They say a good news story is like an onion. The more one peels at it, the newer the layers that surface. If depth and longevity are the golden standard for a critical story, then the assassinations of the four Iranian opposition members at the Mykonos Restaurant in Berlin, Germany, in September 1992 surpasses that standard. It’s more like a cluster bomb; twenty years later, it continues to explode. The verdict that was issued five years after the killings, and the subsequent decision by the European Union to cut ties with Tehran in 1997, achieved what the perpetual threats of war have not done.
What are those achievements? To the multitude of Iranian exiles, first and foremost, it was the bestowing of a most elemental human gift—safety. Since the establishment of the Islamic Republic of Iran in 1979, Ayatollah Khomeini’s henchmen were methodically killing people from a list of five-hundred diaspora dissidents—artists, writers, intellectuals, and opposition members, against whom the Leader had issued fatwas. The “anointed” were not safe whether in Washington, DC, Rome, Paris, or Geneva. As European governments turned a blind eye, the assassins crossed border after border and accomplished their diabolical mission one after another. With dozens dead, a generation of patriotic and brilliant future leaders was lost. Until the 1997 verdict of the Berlin court, which implicated Tehran’s top leadership in masterminding the killings, the luxury of European safety belonged only to their own.
What followed safety was dignity. Disaffected Iranian immigrants, who—in Germany and elsewhere in Europe—had forever felt dispensable and invisible, were empowered by the court’s nod of acknowledgement. They stepped out of the shadows. Many invested in the notion of citizenship and civil participation in their adopted communities. Thereafter, they were far more inclined to fully stop at the red light now that the protections of the law extended to them too.
Western policy makers and non-governmental organizations have spent millions and endless efforts trying to decipher just how to circumvent Tehran in funding individuals and NGOs inside Iran in the hopes of cultivating the democratic movement there. But most of these convoluted and ultimately questionable moves never accomplished what the Mykonos trial did in the Einsteinian elegance of its simplicity. It gave its spectators a glimpse of how real democracy works. Among the audience members at the trial were former Iranian political prisoners whose own trials, which had banished them to years of incarceration, had begun and ended within an hour. Their lives, and dreamy perceptions of a future ideal society, transformed by three-and-a-half years of spectatorship.

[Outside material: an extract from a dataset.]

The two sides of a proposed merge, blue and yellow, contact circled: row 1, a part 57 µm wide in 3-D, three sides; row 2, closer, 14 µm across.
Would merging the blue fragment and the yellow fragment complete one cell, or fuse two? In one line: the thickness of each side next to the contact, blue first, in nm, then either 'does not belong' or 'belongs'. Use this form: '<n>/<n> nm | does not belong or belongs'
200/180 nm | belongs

For those activists, the trial was a vocational training during which they witnessed the tedious and exasperating machinations that went into a just and ultimately groundbreaking verdict. No complicated schemes. Only the west, the birthplace of modern democracy, being itself and exercising what it knows well.
The effectiveness of the Mykonos verdict is easy to glean from Tehran’s treatment of it. A regime that never fails to boast of and embrace the vilest of acts—annually marking the 1979 seizure of the US embassy with great fanfare and printing portraits of terrorists such as the assassin of the late Egyptian president, Anwar Sadat, on postal stamps—has kept mum about the Mykonos case. When Tehran’s spin doctors saw that they could not spin this one, they did their best to bury it altogether. But they did not fail to register its magnitude. The laws of political survival dictated that they retool and recast their message and image. After all, 1997 was an election year. That April, the presidential candidate, Mohammad Khatami, was lagging in the polls. By the end of June, he was elected to presidency and two unprecedented years of political openness that, for better or worse, marked the dawn of the “reform era,” began. In those two years, a handful of books set the national debate on a new trajectory. The most significant of those followed in the footsteps of the German prosecutors and investigated the killings of a few leading dissidents inside the country to draw the same conclusions as the Berlin trial had.

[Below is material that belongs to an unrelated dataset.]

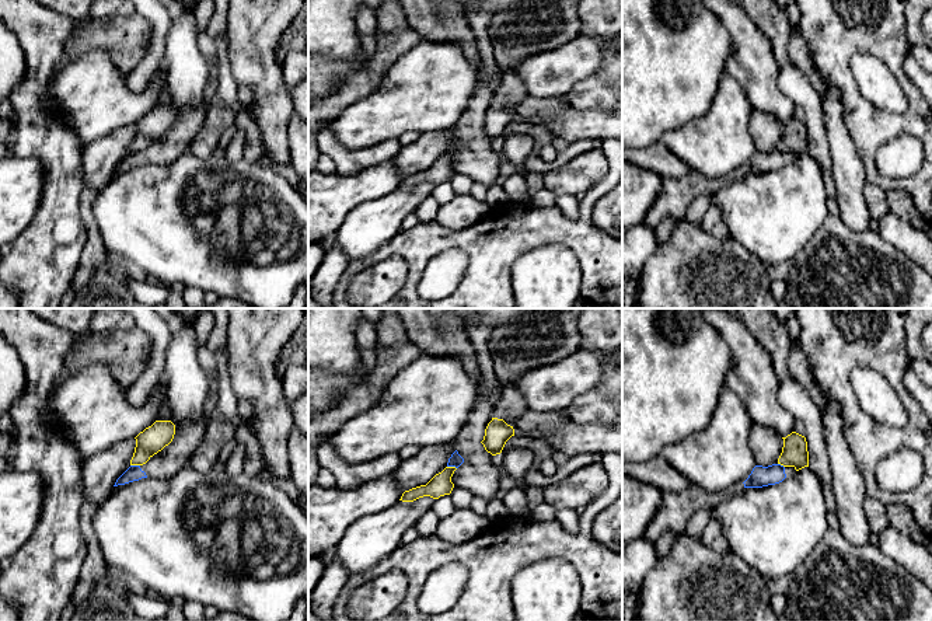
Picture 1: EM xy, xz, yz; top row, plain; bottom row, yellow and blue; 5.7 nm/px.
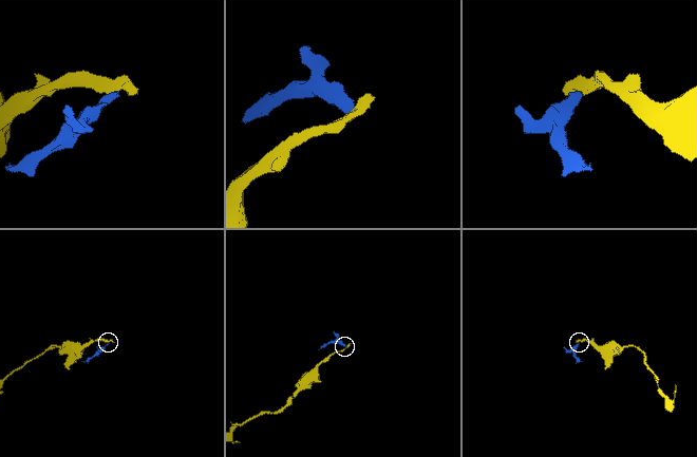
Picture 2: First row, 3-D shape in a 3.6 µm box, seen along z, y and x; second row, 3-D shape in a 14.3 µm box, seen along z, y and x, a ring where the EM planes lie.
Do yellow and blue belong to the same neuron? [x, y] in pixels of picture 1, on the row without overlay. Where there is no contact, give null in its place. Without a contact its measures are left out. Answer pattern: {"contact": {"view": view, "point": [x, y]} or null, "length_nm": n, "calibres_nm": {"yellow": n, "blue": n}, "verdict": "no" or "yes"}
{"contact": {"view": "xy", "point": [135, 150]}, "length_nm": 60, "calibres_nm": {"yellow": 160, "blue": 90}, "verdict": "no"}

Where is Iran’s democratic movement heading? It’s hard to tell. But this much is for certain: That rather than shying away from the tales of its thirty-some-year suffering, it needs to proudly claim them as the pillars of its legitimacy. In that painful history, the Mykonos case is a luminous example of how suffering can lead to dignity and justice, and what the west can transparently do to be on the right side of that struggle.